Aasif Mandvi is brilliant in this episode; he took Ben places I’d only seen hints. He comes across as stoic and sarcastic, but there’s more to him than he’d like us to see. The dawning horror as he sees that the body of a young woman he finds is just a skeleton holding a male skeleton, both long dead and covered in flesh-eating bugs. Naked fear when he finds that he can’t get the elevator to open and he only has 10% of power left on his phone after calling Kristen and David to no avail.

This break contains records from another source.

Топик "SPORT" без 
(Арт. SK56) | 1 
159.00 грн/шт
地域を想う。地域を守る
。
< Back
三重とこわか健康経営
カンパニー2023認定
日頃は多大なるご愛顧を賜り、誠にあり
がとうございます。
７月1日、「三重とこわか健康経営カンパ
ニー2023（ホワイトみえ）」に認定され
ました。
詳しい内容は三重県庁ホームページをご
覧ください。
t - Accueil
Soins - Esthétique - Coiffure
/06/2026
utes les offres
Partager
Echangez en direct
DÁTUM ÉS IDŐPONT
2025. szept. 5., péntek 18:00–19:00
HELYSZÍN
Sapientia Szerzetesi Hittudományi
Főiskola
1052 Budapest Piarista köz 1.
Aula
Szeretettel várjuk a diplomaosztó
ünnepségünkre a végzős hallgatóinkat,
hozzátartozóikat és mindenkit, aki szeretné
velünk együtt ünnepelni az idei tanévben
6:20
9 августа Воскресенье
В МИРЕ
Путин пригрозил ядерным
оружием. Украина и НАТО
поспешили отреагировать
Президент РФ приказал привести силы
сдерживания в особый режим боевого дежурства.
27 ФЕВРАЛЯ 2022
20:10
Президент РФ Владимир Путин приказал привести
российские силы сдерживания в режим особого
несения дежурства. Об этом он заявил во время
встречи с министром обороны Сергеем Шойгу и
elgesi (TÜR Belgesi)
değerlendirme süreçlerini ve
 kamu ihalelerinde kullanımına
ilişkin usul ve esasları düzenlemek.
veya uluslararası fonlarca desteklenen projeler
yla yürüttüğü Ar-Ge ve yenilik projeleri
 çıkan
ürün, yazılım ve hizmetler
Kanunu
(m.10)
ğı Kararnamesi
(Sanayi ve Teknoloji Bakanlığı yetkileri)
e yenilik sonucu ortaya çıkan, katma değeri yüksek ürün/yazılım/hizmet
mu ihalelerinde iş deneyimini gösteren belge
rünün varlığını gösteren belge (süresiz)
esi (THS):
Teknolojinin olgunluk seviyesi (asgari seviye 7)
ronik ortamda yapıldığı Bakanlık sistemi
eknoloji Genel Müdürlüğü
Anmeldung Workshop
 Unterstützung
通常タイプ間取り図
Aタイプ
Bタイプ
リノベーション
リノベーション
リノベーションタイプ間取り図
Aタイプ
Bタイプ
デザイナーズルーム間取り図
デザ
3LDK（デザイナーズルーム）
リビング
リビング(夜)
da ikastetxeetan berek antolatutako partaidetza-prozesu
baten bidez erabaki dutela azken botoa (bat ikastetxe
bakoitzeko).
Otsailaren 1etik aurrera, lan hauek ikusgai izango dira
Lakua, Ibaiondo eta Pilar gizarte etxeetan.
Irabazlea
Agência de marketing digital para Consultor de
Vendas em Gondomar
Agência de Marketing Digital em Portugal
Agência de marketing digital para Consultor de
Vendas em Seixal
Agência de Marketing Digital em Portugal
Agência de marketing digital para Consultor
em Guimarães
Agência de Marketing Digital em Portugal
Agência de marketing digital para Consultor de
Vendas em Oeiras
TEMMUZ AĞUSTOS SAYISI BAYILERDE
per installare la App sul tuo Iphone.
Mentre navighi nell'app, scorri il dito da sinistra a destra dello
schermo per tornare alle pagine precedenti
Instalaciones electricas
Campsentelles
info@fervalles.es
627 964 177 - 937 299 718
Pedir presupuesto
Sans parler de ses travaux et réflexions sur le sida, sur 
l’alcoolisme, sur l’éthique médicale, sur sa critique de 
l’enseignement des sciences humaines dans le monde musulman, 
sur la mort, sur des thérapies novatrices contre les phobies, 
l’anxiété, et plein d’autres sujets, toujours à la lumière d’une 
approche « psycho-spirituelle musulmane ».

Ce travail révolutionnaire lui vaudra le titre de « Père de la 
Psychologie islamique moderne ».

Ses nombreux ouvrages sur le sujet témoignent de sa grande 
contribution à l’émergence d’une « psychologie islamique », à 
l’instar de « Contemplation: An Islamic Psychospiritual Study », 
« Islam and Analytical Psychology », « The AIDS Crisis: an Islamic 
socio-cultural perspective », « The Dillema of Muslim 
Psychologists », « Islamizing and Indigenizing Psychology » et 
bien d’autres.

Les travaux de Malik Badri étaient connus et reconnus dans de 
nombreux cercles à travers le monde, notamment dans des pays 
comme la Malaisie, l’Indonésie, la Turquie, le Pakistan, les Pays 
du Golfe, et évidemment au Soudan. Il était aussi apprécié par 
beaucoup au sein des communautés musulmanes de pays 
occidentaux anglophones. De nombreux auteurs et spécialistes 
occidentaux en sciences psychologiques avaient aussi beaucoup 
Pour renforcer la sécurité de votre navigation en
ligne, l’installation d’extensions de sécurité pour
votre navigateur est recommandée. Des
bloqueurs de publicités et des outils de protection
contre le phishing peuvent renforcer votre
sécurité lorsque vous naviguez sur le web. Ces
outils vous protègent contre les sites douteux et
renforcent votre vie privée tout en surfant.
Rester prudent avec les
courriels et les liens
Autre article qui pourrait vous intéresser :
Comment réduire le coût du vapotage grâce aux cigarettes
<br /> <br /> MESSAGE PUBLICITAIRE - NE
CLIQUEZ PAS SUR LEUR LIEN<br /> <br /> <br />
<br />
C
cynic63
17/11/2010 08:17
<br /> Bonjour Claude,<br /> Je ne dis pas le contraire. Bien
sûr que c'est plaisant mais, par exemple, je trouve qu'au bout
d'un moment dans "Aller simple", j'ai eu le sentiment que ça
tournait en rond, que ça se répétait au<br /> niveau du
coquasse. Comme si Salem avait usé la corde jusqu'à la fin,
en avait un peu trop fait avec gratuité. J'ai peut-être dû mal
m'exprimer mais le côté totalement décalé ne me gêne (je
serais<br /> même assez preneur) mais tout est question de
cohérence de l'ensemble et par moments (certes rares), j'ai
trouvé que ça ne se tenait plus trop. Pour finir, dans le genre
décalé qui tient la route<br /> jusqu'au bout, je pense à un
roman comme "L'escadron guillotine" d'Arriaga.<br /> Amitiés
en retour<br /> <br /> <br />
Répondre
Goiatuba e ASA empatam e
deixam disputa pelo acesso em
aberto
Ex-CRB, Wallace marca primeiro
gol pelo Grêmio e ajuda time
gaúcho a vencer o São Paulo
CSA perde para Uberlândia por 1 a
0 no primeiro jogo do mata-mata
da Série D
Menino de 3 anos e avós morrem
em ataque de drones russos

We find Ben alone on a pile of gravel, talking to himself about what will happen to him since he isn’t able to get out. “Here I am, without anyone to hold, and the swarm of bugs will get me, too,” he says, teary. I’m not sure which scares him more. Surprisingly Abbey joins him, reminding him to leave last messages for fhis and friends while gently mocking Ben for frantically praying. The messages he leaves make me cry; not to his sister, we don’t see that, but the ones he leaves for Kristen and David. He’s “enjoyed” working with them, they’re like form letters. Business form letter. I see Ben more than ever as a lonely man who doesn’t understand his worth at times. A friend of mine says Ben’s on the Spectrum, his awkwardness explained by some mental health component. All I know is that when he runs screaming into the elevator, telling David and Kristen not to close the door until he’s safely inside, then throwing himself into the elevator, collapsing inside of it and sobbing hysterically, he seemed pretty rational to me.